The TypeSolver narrows the type from connected ops at compile
time. The recorder stamps the input with
`OPAQUE_PLACEHOLDER`; the canonical pipeline's `type_solver`
pass walks the op constraints (`type_relations` on each
`AtomicOpDecl`) and resolves the input's TypeNode to the most
specific bound that satisfies every connected use. The
resolved type is stamped back onto the IR via
`apply_solution_to_value_info`.

`Graph::input(name)` is the single canonical form.

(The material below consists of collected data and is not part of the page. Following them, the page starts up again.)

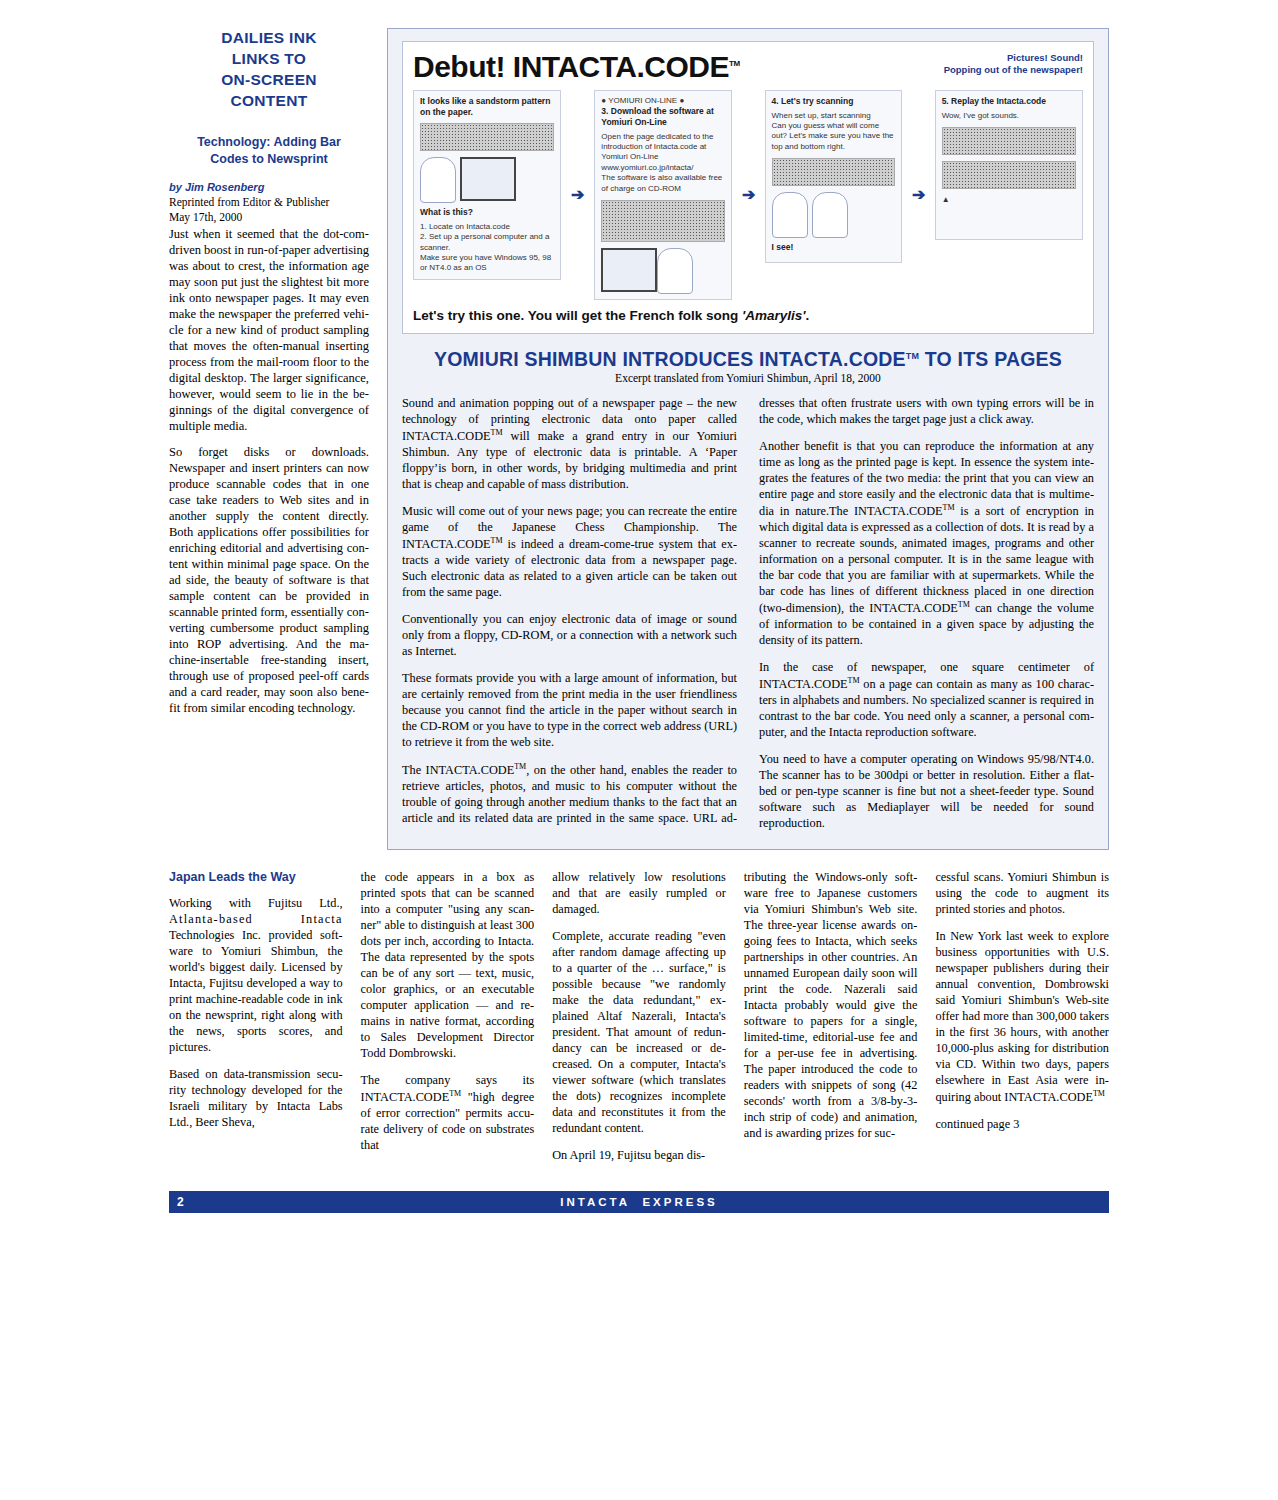DAILIES INK
LINKS TO
ON-SCREEN
CONTENT
Technology: Adding Bar
Codes to Newsprint
by Jim Rosenberg
Reprinted from Editor & Publisher
May 17th, 2000
Just when it seemed that the dot-com-driven boost in run-of-paper advertising was about to crest, the information age may soon put just the slightest bit more ink onto newspaper pages. It may even make the newspaper the preferred vehicle for a new kind of product sampling that moves the often-manual inserting process from the mail-room floor to the digital desktop. The larger significance, however, would seem to lie in the beginnings of the digital convergence of multiple media.
So forget disks or downloads. Newspaper and insert printers can now produce scannable codes that in one case take readers to Web sites and in another supply the content directly. Both applications offer possibilities for enriching editorial and advertising content within minimal page space. On the ad side, the beauty of software is that sample content can be provided in scannable printed form, essentially converting cumbersome product sampling into ROP advertising. And the machine-insertable free-standing insert, through use of proposed peel-off cards and a card reader, may soon also benefit from similar encoding technology.
Pictures! Sound!
Popping out of the newspaper!
Debut! INTACTA.CODE TM
It looks like a sandstorm pattern on the paper.
What is this?
1. Locate on Intacta.code
2. Set up a personal computer and a scanner.
Make sure you have Windows 95, 98 or NT4.0 as an OS
➔
● YOMIURI ON-LINE ●
3. Download the software at Yomiuri On-Line
Open the page dedicated to the introduction of Intacta.code at Yomiuri On-Line www.yomiuri.co.jp/intacta/
The software is also available free of charge on CD-ROM
➔
4. Let's try scanning
When set up, start scanning
Can you guess what will come out? Let's make sure you have the top and bottom right.
I see!
➔
5. Replay the Intacta.code
Wow, I've got sounds.
▲
Let's try this one. You will get the French folk song 'Amarylis'.
YOMIURI SHIMBUN INTRODUCES INTACTA.CODETM TO ITS PAGES
Excerpt translated from Yomiuri Shimbun, April 18, 2000
Sound and animation popping out of a newspaper page – the new technology of printing electronic data onto paper called INTACTA.CODE TM will make a grand entry in our Yomiuri Shimbun. Any type of electronic data is printable. A ‘Paper floppy’is born, in other words, by bridging multimedia and print that is cheap and capable of mass distribution.
Music will come out of your news page; you can recreate the entire game of the Japanese Chess Championship. The INTACTA.CODE TM is indeed a dream-come-true system that extracts a wide variety of electronic data from a newspaper page. Such electronic data as related to a given article can be taken out from the same page.
Conventionally you can enjoy electronic data of image or sound only from a floppy, CD-ROM, or a connection with a network such as Internet.
These formats provide you with a large amount of information, but are certainly removed from the print media in the user friendliness because you cannot find the article in the paper without search in the CD-ROM or you have to type in the correct web address (URL) to retrieve it from the web site.
The INTACTA.CODE TM, on the other hand, enables the reader to retrieve articles, photos, and music to his computer without the trouble of going through another medium thanks to the fact that an article and its related data are printed in the same space. URL addresses that often frustrate users with own typing errors will be in the code, which makes the target page just a click away.
Another benefit is that you can reproduce the information at any time as long as the printed page is kept. In essence the system integrates the features of the two media: the print that you can view an entire page and store easily and the electronic data that is multimedia in nature.The INTACTA.CODE TM is a sort of encryption in which digital data is expressed as a collection of dots. It is read by a scanner to recreate sounds, animated images, programs and other information on a personal computer. It is in the same league with the bar code that you are familiar with at supermarkets. While the bar code has lines of different thickness placed in one direction (two-dimension), the INTACTA.CODE TM can change the volume of information to be contained in a given space by adjusting the density of its pattern.
In the case of newspaper, one square centimeter of INTACTA.CODE TM on a page can contain as many as 100 characters in alphabets and numbers. No specialized scanner is required in contrast to the bar code. You need only a scanner, a personal computer, and the Intacta reproduction software.
You need to have a computer operating on Windows 95/98/NT4.0. The scanner has to be 300dpi or better in resolution. Either a flat-bed or pen-type scanner is fine but not a sheet-feeder type. Sound software such as Mediaplayer will be needed for sound reproduction.
Japan Leads the Way
Working with Fujitsu Ltd., Atlanta-based Intacta Technologies Inc. provided software to Yomiuri Shimbun, the world's biggest daily. Licensed by Intacta, Fujitsu developed a way to print machine-readable code in ink on the newsprint, right along with the news, sports scores, and pictures.
Based on data-transmission security technology developed for the Israeli military by Intacta Labs Ltd., Beer Sheva,
the code appears in a box as printed spots that can be scanned into a computer "using any scanner" able to distinguish at least 300 dots per inch, according to Intacta. The data represented by the spots can be of any sort — text, music, color graphics, or an executable computer application — and remains in native format, according to Sales Development Director Todd Dombrowski.
The company says its INTACTA.CODE TM "high degree of error correction" permits accurate delivery of code on substrates that
allow relatively low resolutions and that are easily rumpled or damaged.
Complete, accurate reading "even after random damage affecting up to a quarter of the … surface," is possible because "we randomly make the data redundant," explained Altaf Nazerali, Intacta's president. That amount of redundancy can be increased or decreased. On a computer, Intacta's viewer software (which translates the dots) recognizes incomplete data and reconstitutes it from the redundant content.
On April 19, Fujitsu began dis-
tributing the Windows-only software free to Japanese customers via Yomiuri Shimbun's Web site. The three-year license awards ongoing fees to Intacta, which seeks partnerships in other countries. An unnamed European daily soon will print the code. Nazerali said Intacta probably would give the software to papers for a single, limited-time, editorial-use fee and for a per-use fee in advertising. The paper introduced the code to readers with snippets of song (42 seconds' worth from a 3/8-by-3-inch strip of code) and animation, and is awarding prizes for suc-
cessful scans. Yomiuri Shimbun is using the code to augment its printed stories and photos.
In New York last week to explore business opportunities with U.S. newspaper publishers during their annual convention, Dombrowski said Yomiuri Shimbun's Web-site offer had more than 300,000 takers in the first 36 hours, with another 10,000-plus asking for distribution via CD. Within two days, papers elsewhere in East Asia were inquiring about INTACTA.CODE TM
continued page 3
2 INTACTA EXPRESS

Authors who
need control-plane peer routing
get it for free: a graph input feeding a `wire.Send`'s peer
slot is detected by `infer_peer_classes` and stamped with
`peer_class = <input_name>` automatically.

## Strict by default; permissive as escape hatch

The TypeSolver runs **strictly by default**. Every value site
must resolve to a concrete TypeNode; `BuildError::UnresolvedType`
surfaces the first abstract slot. The recorder helpers
(placeholders, syscalls, `Graph::net_out`) stamp denotations
on every output they mint, so canonical-shape graphs pass
without further annotation.

Tests + bespoke pipelines that hand-author `NodeProto`s without
declaring `value_info` for every value drop into permissive
mode:

```rust
let artifact = bb::Compiler::new()
    .with_permissive_types()
    .bind_backend::<CpuBackend>("compute")
    .compile(model)?;
```

Permissive mode lets unresolved values stay at `TYPE_ANY` (the
`ai.bytesandbrains.opaque` denotation maps to the concrete
`bytes` leaf, so opaque-payload graphs typecheck even in
strict mode — only genuinely under-declared values surface as
errors).

## Open tree via inventory

Third-party backends extend the type tree the same way they
extend the op registry:

```rust
inventory::submit! {
    TypeNode {
        id: "tensor.bf16",
        parent: Some("tensor"),
        kind: TypeKind::Concrete,
        ffi_name: "bb_tensor_bf16_t",
        wire_hash: 0x1234_5678_9abc_def0,
    }
}
```

The lattice rebuilds at startup; subtype queries cache.